Adversarial training makes it harder to fool the networks
From: DOE/Los Alamos National Laboratory
September 14, 2022 -- A
team at Los Alamos National Laboratory has developed a novel approach for
comparing neural networks that looks within the "black box" of
artificial intelligence to help researchers understand neural network behavior.
Neural networks recognize patterns in datasets; they are used everywhere in
society, in applications such as virtual assistants, facial recognition systems
and self-driving cars.
"The artificial
intelligence research community doesn't necessarily have a complete
understanding of what neural networks are doing; they give us good results, but
we don't know how or why," said Haydn Jones, a researcher in the Advanced
Research in Cyber Systems group at Los Alamos. "Our new method does a
better job of comparing neural networks, which is a crucial step toward better
understanding the mathematics behind AI."
Jones is the lead
author of the paper "If You've Trained One You've Trained Them All:
Inter-Architecture Similarity Increases With Robustness," which was
presented recently at the Conference on Uncertainty in Artificial Intelligence.
In addition to studying network similarity, the paper is a crucial step toward
characterizing the behavior of robust neural networks.
Neural networks are
high performance, but fragile. For example, self-driving cars use neural
networks to detect signs. When conditions are ideal, they do this quite well.
However, the smallest aberration -- such as a sticker on a stop sign -- can
cause the neural network to misidentify the sign and never stop.
To improve neural
networks, researchers are looking at ways to improve network robustness. One state-of-the-art
approach involves "attacking" networks during their training process.

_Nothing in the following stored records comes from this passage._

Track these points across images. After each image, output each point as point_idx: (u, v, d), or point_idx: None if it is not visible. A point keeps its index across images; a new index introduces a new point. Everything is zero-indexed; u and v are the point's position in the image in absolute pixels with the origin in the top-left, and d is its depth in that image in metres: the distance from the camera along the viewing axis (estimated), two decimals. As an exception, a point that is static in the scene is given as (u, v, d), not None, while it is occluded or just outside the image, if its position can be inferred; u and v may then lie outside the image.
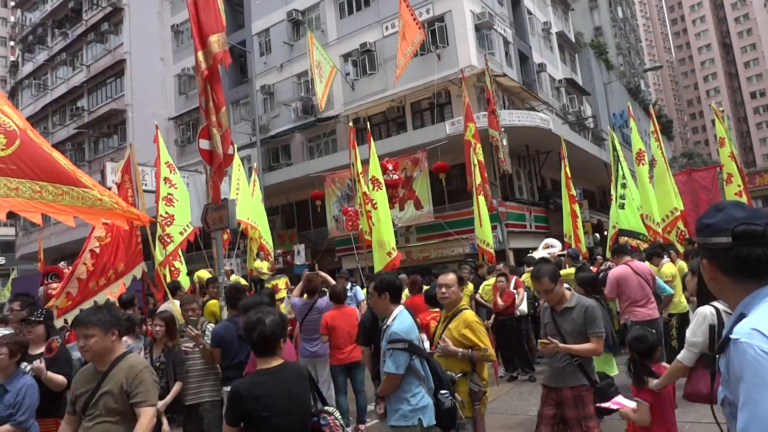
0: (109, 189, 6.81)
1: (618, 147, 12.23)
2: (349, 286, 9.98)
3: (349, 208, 17.51)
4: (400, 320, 3.60)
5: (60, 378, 4.26)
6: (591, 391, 3.75)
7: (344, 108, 23.00)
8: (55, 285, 8.45)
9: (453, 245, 18.97)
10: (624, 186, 11.39)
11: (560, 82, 29.31)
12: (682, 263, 8.01)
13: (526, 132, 19.10)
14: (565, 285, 5.81)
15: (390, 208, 11.48)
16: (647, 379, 3.45)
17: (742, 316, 1.37)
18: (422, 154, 18.44)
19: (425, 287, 7.59)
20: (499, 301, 8.35)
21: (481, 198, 11.68)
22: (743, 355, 1.26)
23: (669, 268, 7.37)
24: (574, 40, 33.58)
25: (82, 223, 5.09)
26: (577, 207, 13.94)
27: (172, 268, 8.29)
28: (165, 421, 4.83)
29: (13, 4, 45.46)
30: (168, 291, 7.25)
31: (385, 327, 3.67)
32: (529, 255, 11.46)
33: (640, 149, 11.28)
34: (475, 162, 12.06)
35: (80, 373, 3.19)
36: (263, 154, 24.25)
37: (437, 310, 5.63)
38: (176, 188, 8.85)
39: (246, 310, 4.19)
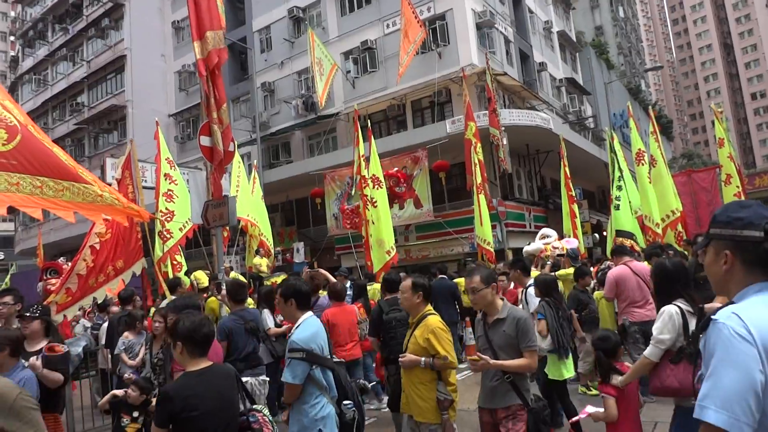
0: (109, 185, 6.82)
1: (618, 148, 12.25)
2: (348, 284, 10.00)
3: (347, 207, 17.51)
4: (302, 329, 3.49)
5: (56, 375, 4.25)
6: (525, 410, 3.45)
7: (344, 106, 22.99)
8: (54, 280, 8.46)
9: (452, 244, 18.98)
10: (620, 188, 11.44)
11: (561, 81, 29.30)
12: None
13: (526, 131, 19.10)
14: (531, 293, 5.79)
15: (390, 207, 11.50)
16: (612, 375, 3.67)
17: (730, 304, 1.51)
18: (422, 153, 18.44)
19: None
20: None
21: (482, 197, 11.69)
22: (718, 333, 1.41)
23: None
24: (575, 40, 33.57)
25: (81, 219, 5.07)
26: (576, 207, 13.97)
27: (174, 262, 8.32)
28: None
29: (13, -2, 45.39)
30: (168, 288, 7.28)
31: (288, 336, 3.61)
32: (526, 247, 11.48)
33: (639, 149, 11.29)
34: (476, 161, 12.07)
35: None
36: (263, 152, 24.24)
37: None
38: (176, 184, 8.87)
39: (178, 309, 4.23)
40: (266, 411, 3.06)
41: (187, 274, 9.31)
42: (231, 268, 11.36)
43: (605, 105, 31.21)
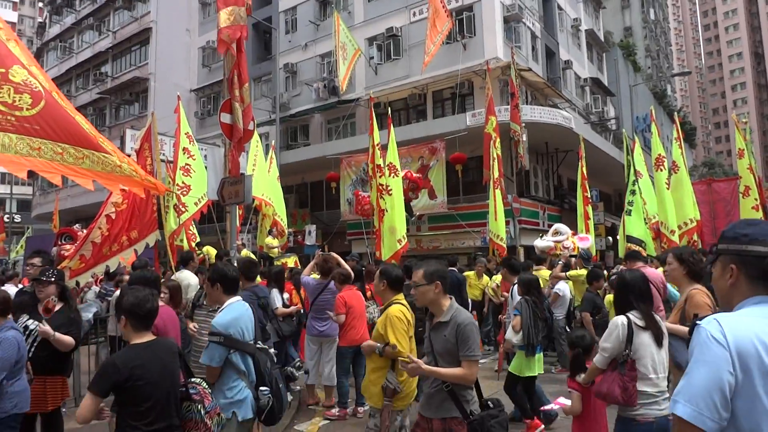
0: (128, 156, 6.88)
1: (638, 152, 12.08)
2: (357, 270, 10.02)
3: (361, 192, 17.51)
4: (224, 313, 3.58)
5: (68, 339, 4.31)
6: (464, 425, 3.16)
7: (366, 91, 22.88)
8: (68, 246, 8.58)
9: (464, 237, 18.93)
10: (633, 193, 11.32)
11: (585, 80, 28.93)
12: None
13: (546, 129, 18.92)
14: (516, 291, 5.88)
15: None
16: (579, 373, 3.91)
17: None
18: (440, 144, 18.36)
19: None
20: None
21: (498, 192, 11.62)
22: (698, 336, 1.56)
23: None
24: (602, 39, 33.07)
25: (99, 188, 5.12)
26: (590, 209, 13.85)
27: (189, 232, 8.38)
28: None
29: (44, -36, 45.63)
30: (180, 261, 7.33)
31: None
32: (537, 242, 11.41)
33: (659, 155, 11.14)
34: (494, 155, 11.99)
35: None
36: (281, 133, 24.27)
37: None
38: (194, 159, 8.93)
39: (133, 283, 4.29)
40: (205, 384, 3.18)
41: (199, 245, 9.41)
42: (243, 245, 11.46)
43: (629, 108, 30.80)
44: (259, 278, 7.37)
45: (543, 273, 9.68)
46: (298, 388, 7.17)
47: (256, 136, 10.66)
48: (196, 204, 8.64)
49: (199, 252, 8.76)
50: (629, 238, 10.93)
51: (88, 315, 7.18)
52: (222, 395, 3.45)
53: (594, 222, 19.47)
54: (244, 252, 10.61)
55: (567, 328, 8.63)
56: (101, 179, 4.89)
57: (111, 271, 7.33)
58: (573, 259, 9.74)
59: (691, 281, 4.03)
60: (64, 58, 36.82)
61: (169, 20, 30.31)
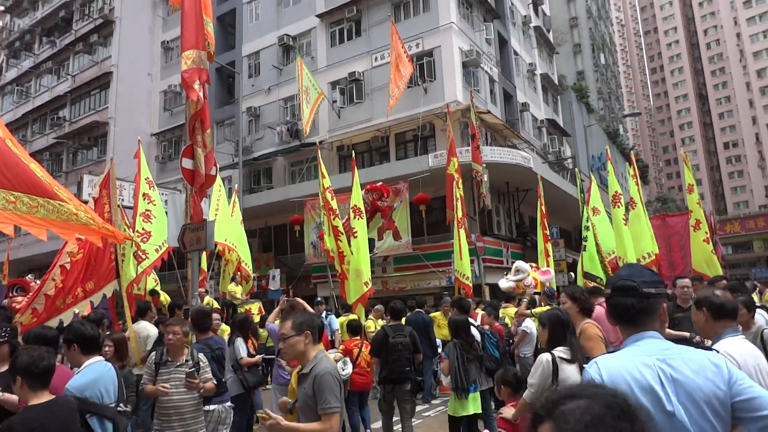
0: (86, 203, 6.69)
1: (595, 189, 12.44)
2: (324, 315, 9.89)
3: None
4: (80, 375, 3.41)
5: (12, 398, 4.07)
6: None
7: (329, 135, 23.11)
8: (20, 298, 8.21)
9: (430, 277, 18.96)
10: (587, 229, 11.63)
11: (542, 122, 29.93)
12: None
13: (506, 169, 19.37)
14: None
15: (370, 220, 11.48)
16: (504, 409, 4.15)
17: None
18: (404, 185, 18.54)
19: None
20: None
21: (462, 231, 11.73)
22: (584, 378, 1.81)
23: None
24: (557, 83, 34.44)
25: (53, 236, 4.96)
26: (550, 246, 14.10)
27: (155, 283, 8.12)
28: None
29: (2, 8, 45.14)
30: (138, 311, 7.09)
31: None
32: (501, 284, 11.51)
33: (616, 192, 11.48)
34: (457, 196, 12.15)
35: None
36: (245, 176, 24.14)
37: (358, 338, 7.29)
38: (155, 205, 8.76)
39: (30, 341, 4.09)
40: None
41: (152, 293, 9.11)
42: (206, 292, 11.17)
43: (584, 147, 31.90)
44: (225, 326, 7.17)
45: (510, 311, 9.73)
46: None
47: (218, 181, 10.56)
48: (156, 251, 8.43)
49: (148, 299, 8.50)
50: (586, 275, 11.18)
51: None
52: None
53: (556, 258, 19.84)
54: (207, 299, 10.35)
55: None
56: (56, 228, 4.74)
57: (65, 325, 7.01)
58: (537, 297, 9.83)
59: (583, 317, 4.37)
60: (21, 102, 36.09)
61: (130, 64, 30.18)
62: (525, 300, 9.49)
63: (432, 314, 10.74)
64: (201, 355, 4.66)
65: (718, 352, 1.98)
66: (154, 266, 8.49)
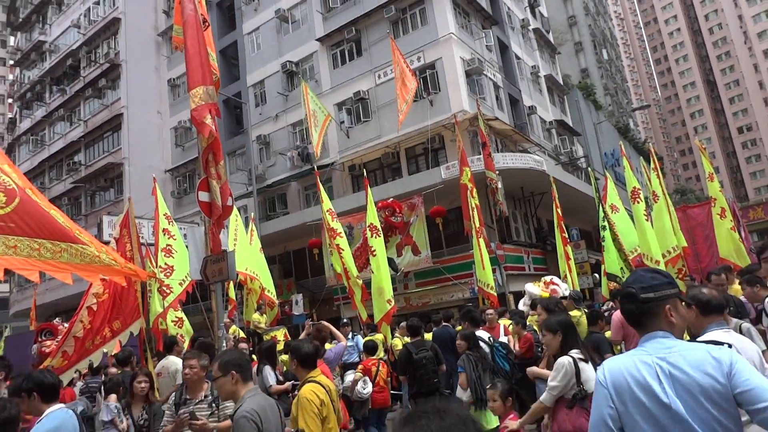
0: (107, 243, 6.78)
1: (613, 187, 12.31)
2: (350, 335, 9.85)
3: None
4: (42, 424, 3.29)
5: None
6: None
7: (340, 155, 23.24)
8: (49, 342, 8.30)
9: (452, 290, 18.83)
10: (603, 228, 11.46)
11: (551, 123, 29.81)
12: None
13: (519, 174, 19.28)
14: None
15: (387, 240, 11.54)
16: (506, 419, 4.17)
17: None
18: (418, 199, 18.52)
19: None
20: (516, 347, 8.02)
21: (482, 241, 11.65)
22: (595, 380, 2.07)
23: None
24: (562, 83, 34.35)
25: (78, 279, 5.03)
26: (569, 249, 13.91)
27: (174, 319, 8.18)
28: None
29: (12, 62, 46.40)
30: (165, 346, 7.11)
31: None
32: (529, 289, 11.34)
33: (635, 187, 11.31)
34: (473, 205, 12.10)
35: None
36: (260, 204, 24.33)
37: (375, 357, 7.77)
38: (175, 239, 8.85)
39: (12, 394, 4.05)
40: None
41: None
42: (232, 321, 11.20)
43: (596, 145, 31.69)
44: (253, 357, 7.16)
45: (535, 319, 9.60)
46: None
47: (235, 211, 10.64)
48: (180, 284, 8.49)
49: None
50: (609, 276, 11.02)
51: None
52: None
53: (578, 260, 19.59)
54: (233, 328, 10.37)
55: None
56: (80, 271, 4.81)
57: (95, 365, 7.07)
58: (564, 301, 9.68)
59: None
60: (36, 150, 36.89)
61: (139, 104, 30.75)
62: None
63: (457, 328, 10.64)
64: None
65: (730, 346, 2.04)
66: (179, 300, 8.54)
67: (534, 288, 11.18)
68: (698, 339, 2.96)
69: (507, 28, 27.51)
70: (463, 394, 5.78)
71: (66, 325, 7.64)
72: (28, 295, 31.60)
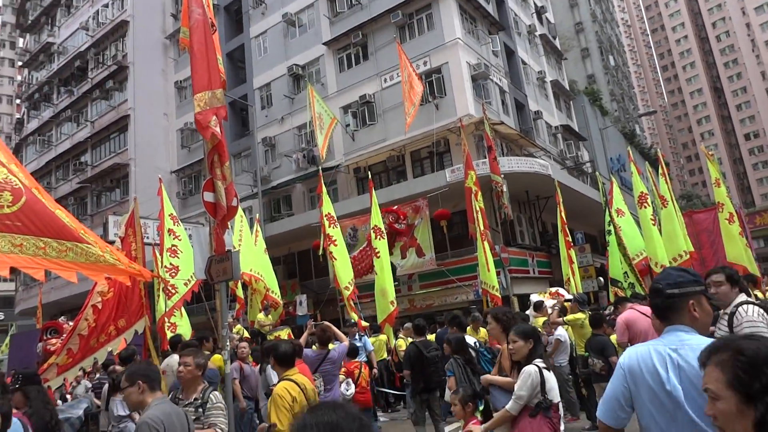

Researchers intentionally introduce aberrations and train the AI to ignore
them. This process is called adversarial training and essentially makes it
harder to fool the networks.
Jones, Los Alamos
collaborators Jacob Springer and Garrett Kenyon, and Jones' mentor Juston
Moore, applied their new metric of network similarity to adversarially trained
neural networks, and found, surprisingly, that adversarial training causes
neural networks in the computer vision domain to converge to very similar data
representations, regardless of network architecture, as the magnitude of the
attack increases.
"We found that
when we train neural networks to be robust against adversarial attacks, they begin
to do the same things," Jones said.
There has been
extensive effort in industry and in the academic community searching for the
"right architecture" for neural networks, but the Los Alamos team's
findings indicate that the introduction of adversarial training narrows this
search space substantially. As a result, the AI research community may not need
to spend as much time exploring new architectures, knowing that adversarial
training causes diverse architectures to converge to similar solutions.
"By finding that
robust neural networks are similar to each other, we're making it easier to
understand how robust AI might really work. We might even be uncovering hints
as to how perception occurs in humans and other animals," Jones said.